We will also propose to amend the referendum legislation, Bill C-110, which gives a veto to almost everybody and which at the time I called a big fat chicken with legs for everybody, so that the veto clearly applies to referendums.
This is to say that before calling a federal referendum, the federal government will have to have the approval of the regions and the provinces, including Quebec, Ontario, British Columbia, two western provinces representing 50 per cent of the population and two Atlantic provinces representing 50 per cent of the popula-
tion. As for the question to be asked, the approval of the provinces will be required.

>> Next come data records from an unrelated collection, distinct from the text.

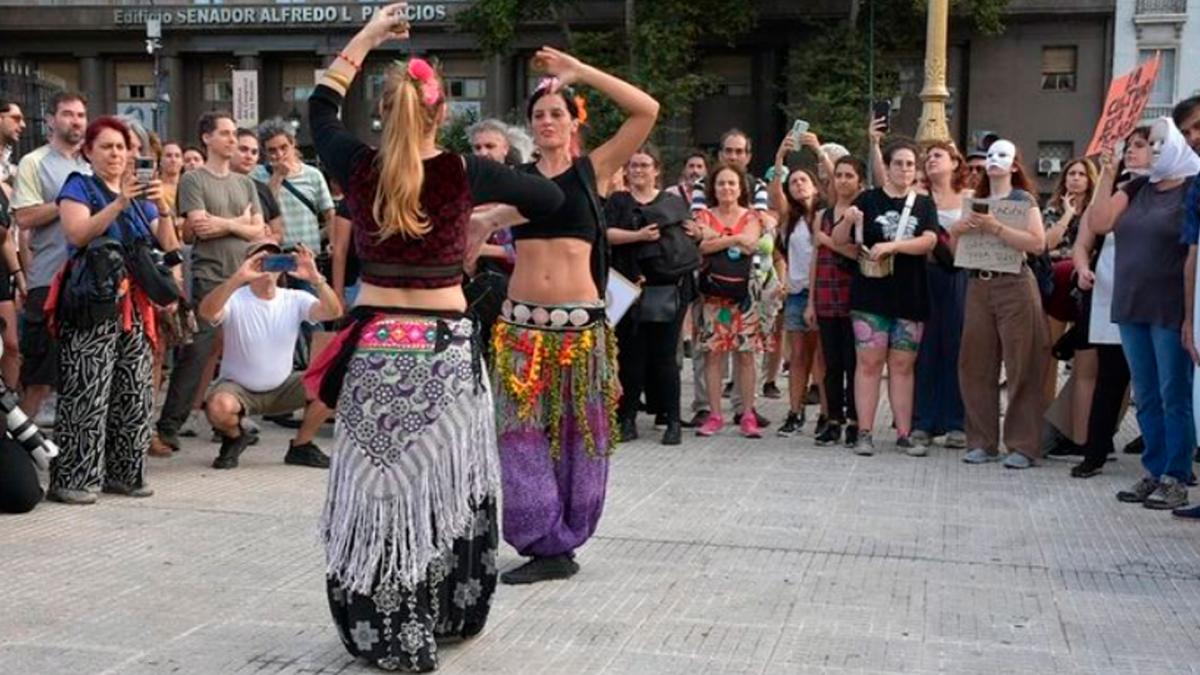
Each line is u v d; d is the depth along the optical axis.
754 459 7.99
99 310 6.38
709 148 37.53
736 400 9.63
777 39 36.34
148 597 4.85
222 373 7.48
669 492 6.92
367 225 3.94
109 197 6.53
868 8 34.34
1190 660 4.23
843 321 8.46
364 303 4.00
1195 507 6.43
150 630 4.45
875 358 8.14
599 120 30.25
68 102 7.44
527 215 4.18
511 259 6.88
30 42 39.06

Second, there will have to be agreement regarding the results. The federal government will not be able to give effect to a vote on a referendum question if any of the groups I mentioned has objected to the question.

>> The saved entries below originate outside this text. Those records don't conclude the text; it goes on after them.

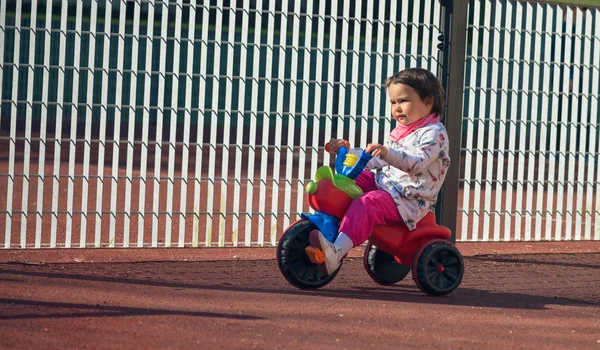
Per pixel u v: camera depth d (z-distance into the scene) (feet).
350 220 19.80
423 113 21.02
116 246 25.59
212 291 19.80
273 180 26.73
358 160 20.15
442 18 26.84
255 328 15.80
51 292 18.57
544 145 29.45
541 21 28.76
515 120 28.89
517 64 28.60
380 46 27.04
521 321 17.94
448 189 26.48
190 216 39.14
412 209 20.43
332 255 19.29
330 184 20.29
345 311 18.02
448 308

Finally, we propose that, if the result of a referendum held under provincial legislation differs from the result of a referendum held under federal legislation, the one held under provincial legislation will prevail, thus demonstrating that it is the provinces that created the federal government and not the reverse, in case this has been forgotten.
My grandfather would puff on his clay pipe and tell me to remember that confederation was the creation of the provinces, that the federal government was not responsible for our existence. Almost everyone in Canada has heard once in his life that the federal government was a creation of the provinces.
We have created a monster of such proportions that it now thinks it created everything, when the reverse is in fact true. It was the provinces that gave birth not to Canada but to the constitutional government that we know today. Contrary to a certain widely held philosophy, Canada was not created in 1867. It existed before that.
It existed when your Acadian ancestors, Madam Speaker, were there, long before the constitutional order of 1867 existed, long before the Europeans arrived. The First Nations were here when Canada came to be. To think that Canada has been in existence only since 1867 or that it will fall apart because of a constitutional reform is to misjudge tradition, the history that forged the soul of this people. It will withstand another constitutional reform.
My colleagues can add to what I have said. I have tried to deal with the eight motions in Group No. 6, which cover the Bloc Quebecois's major amendments. I would again like to congratulate the member for Calgary West for his solid understanding of the problem I am raising concerning distinct society. He is not in agreement with me, and I am not in agreement with him. But at least he is asking the real questions and giving a genuine response, as he sees it, unlike the people across the way, who pretend not to understand the problems. They sidestep the issue, because they are too afraid of what lies beneath the surface.
It is true that distinct society is a term that gives Quebec greater powers, that makes it possible to interpret the Canadian Constitution so that the division of powers provided in sections 91 and 92 of the present Constitution would be set aside and precedence given to an interpretive clause of this sort. In this regard, the hon. member for Calgary West is right.